= Robert Ford (academic) =

British political scientist

Robert Ford is a British academic and a professor of political science at the University of Manchester. He frequently writes for The Guardian. His interests include diversity, immigration, and right-wing political parties.

Ford wrote Revolt on the Right (2014) alongside Matthew Goodwin, which focuses on the rise of the right-wing UK Independence Party following its success in the 2014 European Parliament election. The book relates the party's history and examines its voter base.

He later edited Sex, Lies and the Ballot Box: 50 Things You Need to Know About British Elections (2015) with Philip Cowley. This was followed by More Sex, Lies and the Ballot Box: Another 50 Things You Need to Know About Elections (2016), also edited by Ford and Cowley.
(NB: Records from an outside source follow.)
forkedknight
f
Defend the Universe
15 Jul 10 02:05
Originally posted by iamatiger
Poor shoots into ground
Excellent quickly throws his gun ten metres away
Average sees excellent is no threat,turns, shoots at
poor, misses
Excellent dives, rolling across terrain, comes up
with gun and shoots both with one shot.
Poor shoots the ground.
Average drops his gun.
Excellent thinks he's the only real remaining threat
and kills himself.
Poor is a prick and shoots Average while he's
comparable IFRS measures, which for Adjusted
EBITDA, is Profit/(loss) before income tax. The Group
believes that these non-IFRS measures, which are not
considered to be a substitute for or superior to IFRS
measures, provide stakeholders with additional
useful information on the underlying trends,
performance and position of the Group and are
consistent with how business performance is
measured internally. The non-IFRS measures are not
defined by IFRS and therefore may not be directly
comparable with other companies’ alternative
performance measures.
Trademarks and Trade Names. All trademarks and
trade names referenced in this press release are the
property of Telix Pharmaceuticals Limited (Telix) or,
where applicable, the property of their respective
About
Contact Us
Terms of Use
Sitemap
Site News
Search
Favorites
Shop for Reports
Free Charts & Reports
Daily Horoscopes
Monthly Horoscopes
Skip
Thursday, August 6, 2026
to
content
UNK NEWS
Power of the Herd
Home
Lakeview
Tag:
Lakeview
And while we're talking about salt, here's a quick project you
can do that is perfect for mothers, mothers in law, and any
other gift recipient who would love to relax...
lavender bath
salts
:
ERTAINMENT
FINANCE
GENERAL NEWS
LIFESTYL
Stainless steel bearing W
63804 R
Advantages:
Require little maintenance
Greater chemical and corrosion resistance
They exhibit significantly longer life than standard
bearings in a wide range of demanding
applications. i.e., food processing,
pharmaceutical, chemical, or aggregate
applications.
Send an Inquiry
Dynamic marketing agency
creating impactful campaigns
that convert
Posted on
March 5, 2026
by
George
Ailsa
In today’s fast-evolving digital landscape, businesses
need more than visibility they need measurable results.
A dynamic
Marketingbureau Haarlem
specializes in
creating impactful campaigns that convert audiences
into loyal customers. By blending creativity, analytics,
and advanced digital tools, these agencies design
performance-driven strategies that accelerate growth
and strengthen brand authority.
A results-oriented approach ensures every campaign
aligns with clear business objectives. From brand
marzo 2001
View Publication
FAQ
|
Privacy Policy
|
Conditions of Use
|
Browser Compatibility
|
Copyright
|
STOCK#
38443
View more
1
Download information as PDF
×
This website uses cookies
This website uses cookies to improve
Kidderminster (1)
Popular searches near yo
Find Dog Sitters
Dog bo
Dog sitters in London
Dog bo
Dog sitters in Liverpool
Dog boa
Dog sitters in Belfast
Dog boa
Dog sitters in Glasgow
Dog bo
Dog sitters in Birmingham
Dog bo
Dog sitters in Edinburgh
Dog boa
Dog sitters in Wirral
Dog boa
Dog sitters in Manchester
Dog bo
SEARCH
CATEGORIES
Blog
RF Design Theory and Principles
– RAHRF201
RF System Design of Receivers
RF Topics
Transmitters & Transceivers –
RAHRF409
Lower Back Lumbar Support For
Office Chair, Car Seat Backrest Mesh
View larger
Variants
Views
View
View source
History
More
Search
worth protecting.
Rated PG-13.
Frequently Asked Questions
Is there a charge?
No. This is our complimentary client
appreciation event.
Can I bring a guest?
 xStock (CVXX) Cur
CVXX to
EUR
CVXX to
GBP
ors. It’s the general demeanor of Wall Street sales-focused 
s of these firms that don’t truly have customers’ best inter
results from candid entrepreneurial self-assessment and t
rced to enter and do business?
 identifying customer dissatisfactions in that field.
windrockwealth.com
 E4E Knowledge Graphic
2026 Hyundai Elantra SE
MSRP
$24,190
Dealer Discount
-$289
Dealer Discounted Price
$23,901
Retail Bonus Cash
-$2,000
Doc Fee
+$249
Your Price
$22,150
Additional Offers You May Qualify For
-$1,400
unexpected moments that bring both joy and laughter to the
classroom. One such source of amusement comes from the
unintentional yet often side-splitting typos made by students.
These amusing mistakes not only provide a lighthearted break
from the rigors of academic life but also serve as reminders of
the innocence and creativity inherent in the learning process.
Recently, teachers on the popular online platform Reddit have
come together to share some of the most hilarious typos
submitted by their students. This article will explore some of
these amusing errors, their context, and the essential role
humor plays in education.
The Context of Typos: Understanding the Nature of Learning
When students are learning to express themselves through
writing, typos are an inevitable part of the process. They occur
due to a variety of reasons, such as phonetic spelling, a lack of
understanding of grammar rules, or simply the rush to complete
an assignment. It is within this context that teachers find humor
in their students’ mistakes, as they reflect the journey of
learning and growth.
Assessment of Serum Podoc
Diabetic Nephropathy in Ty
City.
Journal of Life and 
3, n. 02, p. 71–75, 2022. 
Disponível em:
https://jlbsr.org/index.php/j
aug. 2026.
Ford authored Brexitland: Identity, Diversity and the Reshaping of British Politics (2020), alongside Maria Sobolewska, which examines British identity, diversity, and immigration in the aftermath of Brexit. He authored The British General Election of 2019 with Tim Bale, Will Jennings, and Paula Surridge about the 2019 general election.

In January 2023, Ford was appointed as a senior research fellow at UK in a Changing Europe, a think tank which examines the ever-changing relationship between the United Kingdom and the European Union.